Namun yang terjadi justru sebaliknya, R.A Basjid selaku Wakil Residen justru
pergi meninggalkan Tanjungkarang menyingkir ke Menggala melalui daerah Kasui.
Akibatnya Raden Rukadi selaku Residen Lampung ditangkap oleh Belanda dan
dinyatakan oleh Belanda bahwa Lampung secara penuh adalah daerah milik Belanda.
Oleh pimpinan partai-partai dan pimpinan
militer Republik Indonesia yang ada di Lampung bersama anggota DPR Karesidenan Lampung
ditunjuk dan diangkatlah Mr. Gele Harun sebagai Residen Lampung yang kedudukan
pemerintahannya berpindah-pindah dari Talang Padang – Way Tenong – Bukit
Kemuning. Setelah perjanjian Roem Royen disetujui dan Tanjungkarang harus
dikosongkan oleh Belanda, maka pemerintahan Karesidenan Lampung di
Tanjungkarang dipulihkan dengan Mr. Gele Harus sebagai Residennya.

## [Data Tersimpan]
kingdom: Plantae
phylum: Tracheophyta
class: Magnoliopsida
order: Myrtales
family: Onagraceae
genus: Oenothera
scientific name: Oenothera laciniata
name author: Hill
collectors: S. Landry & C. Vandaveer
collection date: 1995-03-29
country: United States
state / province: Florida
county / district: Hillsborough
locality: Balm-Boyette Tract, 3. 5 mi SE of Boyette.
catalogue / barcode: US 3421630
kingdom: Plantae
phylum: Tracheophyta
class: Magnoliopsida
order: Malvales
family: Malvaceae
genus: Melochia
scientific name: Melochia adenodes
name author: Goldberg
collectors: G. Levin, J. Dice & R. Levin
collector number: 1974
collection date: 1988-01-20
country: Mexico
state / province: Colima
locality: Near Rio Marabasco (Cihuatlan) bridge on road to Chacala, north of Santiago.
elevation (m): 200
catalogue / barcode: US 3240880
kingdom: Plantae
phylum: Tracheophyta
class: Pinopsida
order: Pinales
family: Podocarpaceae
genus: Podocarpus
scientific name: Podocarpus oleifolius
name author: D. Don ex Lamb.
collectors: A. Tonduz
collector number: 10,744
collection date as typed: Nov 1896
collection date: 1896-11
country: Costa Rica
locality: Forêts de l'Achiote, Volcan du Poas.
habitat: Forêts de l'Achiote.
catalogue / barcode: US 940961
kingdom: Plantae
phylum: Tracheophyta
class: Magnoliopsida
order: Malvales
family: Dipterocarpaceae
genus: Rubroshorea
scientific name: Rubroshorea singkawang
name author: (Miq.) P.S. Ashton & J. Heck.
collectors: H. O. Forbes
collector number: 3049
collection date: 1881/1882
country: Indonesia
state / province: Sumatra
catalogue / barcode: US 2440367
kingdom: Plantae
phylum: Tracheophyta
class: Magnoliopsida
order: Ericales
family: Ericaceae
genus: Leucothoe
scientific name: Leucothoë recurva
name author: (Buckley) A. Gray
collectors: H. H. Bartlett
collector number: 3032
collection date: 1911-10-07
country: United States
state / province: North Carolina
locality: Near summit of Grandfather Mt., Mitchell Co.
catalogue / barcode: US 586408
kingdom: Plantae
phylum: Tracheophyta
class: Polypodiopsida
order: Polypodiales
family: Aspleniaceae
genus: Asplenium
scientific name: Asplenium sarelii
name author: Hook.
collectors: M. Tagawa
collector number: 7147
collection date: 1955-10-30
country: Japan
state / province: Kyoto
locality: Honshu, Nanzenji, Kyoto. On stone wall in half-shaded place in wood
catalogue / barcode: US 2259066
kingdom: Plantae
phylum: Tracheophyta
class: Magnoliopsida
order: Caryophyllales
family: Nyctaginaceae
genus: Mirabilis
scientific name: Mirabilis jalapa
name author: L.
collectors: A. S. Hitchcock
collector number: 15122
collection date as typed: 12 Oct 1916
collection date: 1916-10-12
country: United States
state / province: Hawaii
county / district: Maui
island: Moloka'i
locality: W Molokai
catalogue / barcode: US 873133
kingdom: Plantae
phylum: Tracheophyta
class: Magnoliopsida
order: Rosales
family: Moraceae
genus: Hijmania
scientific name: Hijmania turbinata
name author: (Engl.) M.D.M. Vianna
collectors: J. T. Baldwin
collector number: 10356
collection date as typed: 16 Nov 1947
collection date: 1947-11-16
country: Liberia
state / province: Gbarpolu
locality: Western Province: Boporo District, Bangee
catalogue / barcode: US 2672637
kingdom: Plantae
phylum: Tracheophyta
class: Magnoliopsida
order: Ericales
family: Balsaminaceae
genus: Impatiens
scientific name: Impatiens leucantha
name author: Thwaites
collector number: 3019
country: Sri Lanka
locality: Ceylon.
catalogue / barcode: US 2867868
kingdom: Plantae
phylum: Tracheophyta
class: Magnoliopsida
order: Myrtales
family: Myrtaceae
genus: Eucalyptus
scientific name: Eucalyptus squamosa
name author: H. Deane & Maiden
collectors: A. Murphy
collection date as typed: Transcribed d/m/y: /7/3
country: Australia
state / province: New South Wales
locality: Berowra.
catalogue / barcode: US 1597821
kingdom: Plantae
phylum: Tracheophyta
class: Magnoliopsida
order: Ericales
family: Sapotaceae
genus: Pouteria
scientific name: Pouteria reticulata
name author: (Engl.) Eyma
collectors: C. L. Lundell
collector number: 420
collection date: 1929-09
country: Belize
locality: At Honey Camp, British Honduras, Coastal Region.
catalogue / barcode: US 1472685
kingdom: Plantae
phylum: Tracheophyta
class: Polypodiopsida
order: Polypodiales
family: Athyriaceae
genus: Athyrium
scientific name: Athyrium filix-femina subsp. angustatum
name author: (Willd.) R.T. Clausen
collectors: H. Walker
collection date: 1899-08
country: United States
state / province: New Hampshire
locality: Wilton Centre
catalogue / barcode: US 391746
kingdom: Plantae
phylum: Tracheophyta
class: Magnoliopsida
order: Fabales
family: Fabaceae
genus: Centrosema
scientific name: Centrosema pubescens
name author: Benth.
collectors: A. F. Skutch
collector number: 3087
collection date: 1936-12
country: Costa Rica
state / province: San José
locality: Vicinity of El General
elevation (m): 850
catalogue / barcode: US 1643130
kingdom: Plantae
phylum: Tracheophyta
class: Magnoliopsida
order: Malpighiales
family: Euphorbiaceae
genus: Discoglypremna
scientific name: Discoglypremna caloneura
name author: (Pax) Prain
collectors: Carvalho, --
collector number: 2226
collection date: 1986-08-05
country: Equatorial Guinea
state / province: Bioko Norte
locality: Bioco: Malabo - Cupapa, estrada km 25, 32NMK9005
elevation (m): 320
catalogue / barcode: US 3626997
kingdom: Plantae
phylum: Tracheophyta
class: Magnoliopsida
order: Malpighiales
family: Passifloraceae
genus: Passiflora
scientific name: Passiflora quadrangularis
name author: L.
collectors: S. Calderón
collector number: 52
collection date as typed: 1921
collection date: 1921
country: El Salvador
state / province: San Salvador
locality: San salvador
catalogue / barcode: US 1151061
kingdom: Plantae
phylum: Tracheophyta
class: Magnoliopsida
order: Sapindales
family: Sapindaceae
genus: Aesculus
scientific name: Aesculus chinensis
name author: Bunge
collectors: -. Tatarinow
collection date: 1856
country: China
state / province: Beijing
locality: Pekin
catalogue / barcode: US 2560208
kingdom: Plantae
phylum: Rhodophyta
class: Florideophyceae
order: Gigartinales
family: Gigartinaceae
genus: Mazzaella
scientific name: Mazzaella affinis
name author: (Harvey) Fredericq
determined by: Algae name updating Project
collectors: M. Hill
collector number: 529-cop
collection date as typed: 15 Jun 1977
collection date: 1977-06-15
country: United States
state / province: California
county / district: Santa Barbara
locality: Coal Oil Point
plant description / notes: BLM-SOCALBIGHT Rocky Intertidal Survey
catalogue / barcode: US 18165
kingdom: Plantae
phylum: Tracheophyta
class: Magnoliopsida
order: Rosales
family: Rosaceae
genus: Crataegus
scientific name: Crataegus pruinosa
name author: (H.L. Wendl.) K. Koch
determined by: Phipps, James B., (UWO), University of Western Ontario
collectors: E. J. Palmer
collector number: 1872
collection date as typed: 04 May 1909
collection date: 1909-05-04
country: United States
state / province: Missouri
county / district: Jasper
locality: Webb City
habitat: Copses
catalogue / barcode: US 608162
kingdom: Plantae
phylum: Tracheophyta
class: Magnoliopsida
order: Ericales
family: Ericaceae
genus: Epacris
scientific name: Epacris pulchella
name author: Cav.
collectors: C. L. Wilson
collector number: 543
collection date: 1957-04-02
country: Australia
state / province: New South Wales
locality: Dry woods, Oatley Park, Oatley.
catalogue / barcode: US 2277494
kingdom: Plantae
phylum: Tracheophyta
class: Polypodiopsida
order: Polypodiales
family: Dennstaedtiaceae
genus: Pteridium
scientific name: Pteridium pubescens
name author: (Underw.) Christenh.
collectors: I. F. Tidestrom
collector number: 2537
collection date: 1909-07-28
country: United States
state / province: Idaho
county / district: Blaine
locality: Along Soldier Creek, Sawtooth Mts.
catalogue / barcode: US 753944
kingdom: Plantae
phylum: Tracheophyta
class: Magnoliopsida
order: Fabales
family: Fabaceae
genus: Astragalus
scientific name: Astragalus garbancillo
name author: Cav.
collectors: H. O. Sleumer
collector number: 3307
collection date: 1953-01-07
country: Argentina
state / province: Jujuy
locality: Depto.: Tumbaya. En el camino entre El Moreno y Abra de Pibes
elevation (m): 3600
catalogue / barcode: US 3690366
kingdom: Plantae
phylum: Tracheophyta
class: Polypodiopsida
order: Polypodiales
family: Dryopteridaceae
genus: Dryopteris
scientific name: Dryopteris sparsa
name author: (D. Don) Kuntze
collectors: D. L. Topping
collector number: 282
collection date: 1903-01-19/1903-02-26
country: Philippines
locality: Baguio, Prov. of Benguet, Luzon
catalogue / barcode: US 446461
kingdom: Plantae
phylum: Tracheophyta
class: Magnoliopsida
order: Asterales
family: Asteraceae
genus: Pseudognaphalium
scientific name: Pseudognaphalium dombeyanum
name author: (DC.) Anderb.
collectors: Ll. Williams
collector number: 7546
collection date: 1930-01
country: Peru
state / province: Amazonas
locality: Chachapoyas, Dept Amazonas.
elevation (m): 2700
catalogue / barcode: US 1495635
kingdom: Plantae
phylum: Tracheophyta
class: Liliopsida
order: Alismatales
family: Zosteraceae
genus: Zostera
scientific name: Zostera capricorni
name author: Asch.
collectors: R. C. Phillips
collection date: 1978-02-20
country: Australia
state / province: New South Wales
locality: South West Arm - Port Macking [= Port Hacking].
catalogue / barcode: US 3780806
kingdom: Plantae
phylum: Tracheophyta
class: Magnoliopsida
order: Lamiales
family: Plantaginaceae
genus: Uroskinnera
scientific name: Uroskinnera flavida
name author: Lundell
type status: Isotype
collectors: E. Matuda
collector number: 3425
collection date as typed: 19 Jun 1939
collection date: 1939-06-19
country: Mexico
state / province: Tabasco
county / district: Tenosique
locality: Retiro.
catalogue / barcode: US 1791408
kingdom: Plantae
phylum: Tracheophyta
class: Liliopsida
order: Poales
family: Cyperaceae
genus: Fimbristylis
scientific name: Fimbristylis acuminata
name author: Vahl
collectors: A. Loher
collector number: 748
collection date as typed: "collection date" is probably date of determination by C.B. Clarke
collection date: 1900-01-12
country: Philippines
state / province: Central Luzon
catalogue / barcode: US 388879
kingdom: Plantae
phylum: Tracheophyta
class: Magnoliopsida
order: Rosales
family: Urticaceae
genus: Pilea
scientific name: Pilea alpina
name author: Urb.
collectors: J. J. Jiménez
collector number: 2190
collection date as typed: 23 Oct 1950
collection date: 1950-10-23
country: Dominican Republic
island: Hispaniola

## [Daftar Tugas]
(1) Tentukan apakah setiap pernyataan berikut sesuai dengan teks tentang sejarah Karesidenan Lampung. Jawab ya atau tidak, lalu kutip kata-kata teks yang menentukan jawaban itu.
(a) R.A Basjid menyingkir ke Menggala melalui daerah Kasui.
(b) Raden Rukadi ditangkap oleh Belanda.
(c) Kedudukan pemerintahan yang dipimpin Mr. Gele Harun selalu berada di satu tempat.
(2) Teruskan teks tentang sejarah Karesidenan Lampung, mulai dari setelah kalimat terakhirnya.

## [Hasil Tugas]
(1)
(a) Ya: "pergi meninggalkan Tanjungkarang menyingkir ke Menggala melalui daerah Kasui"
(b) Ya: "Raden Rukadi selaku Residen Lampung ditangkap oleh Belanda"
(c) Tidak: "yang kedudukan pemerintahannya berpindah-pindah dari Talang Padang – Way Tenong – Bukit Kemuning"

(2)
Pada masa agresi Belanda kedua, daerah Kawedanan
Kota Krui berikut daerah-daerah wilayah administratif-nya di pesisir baratLampung tidak
sempat diduduki Belanda, meskipun daerah-daerah lain di Karesidenan Lampung
telah jatuh ke tangan Belanda. Berdasarkan pertimbangan letak strategisnya yang
dekat dengan Palembang, maka daerah pesisir barat Lampung oleh pemerintah
Republik Indonesia dijadikan daerah basis perjuangan militer dan basis
pemerintahan darurat militer Republik Indonesia untuk Karesidenan Sumatera
Selatan, ketika Palembang sebagai pusat pemerintahan sipil Karesidenan Sumatera
Selatan jatuh ke tangan Belanda. Artinya, secara administratif kota Kawedanan
Krui dan daerah-daerah pesisir barat Lampung saat kondisi darurat itu
ditempatkan kedudukannya berada di bawah pemerintah darurat militer Sumatera
Selatan.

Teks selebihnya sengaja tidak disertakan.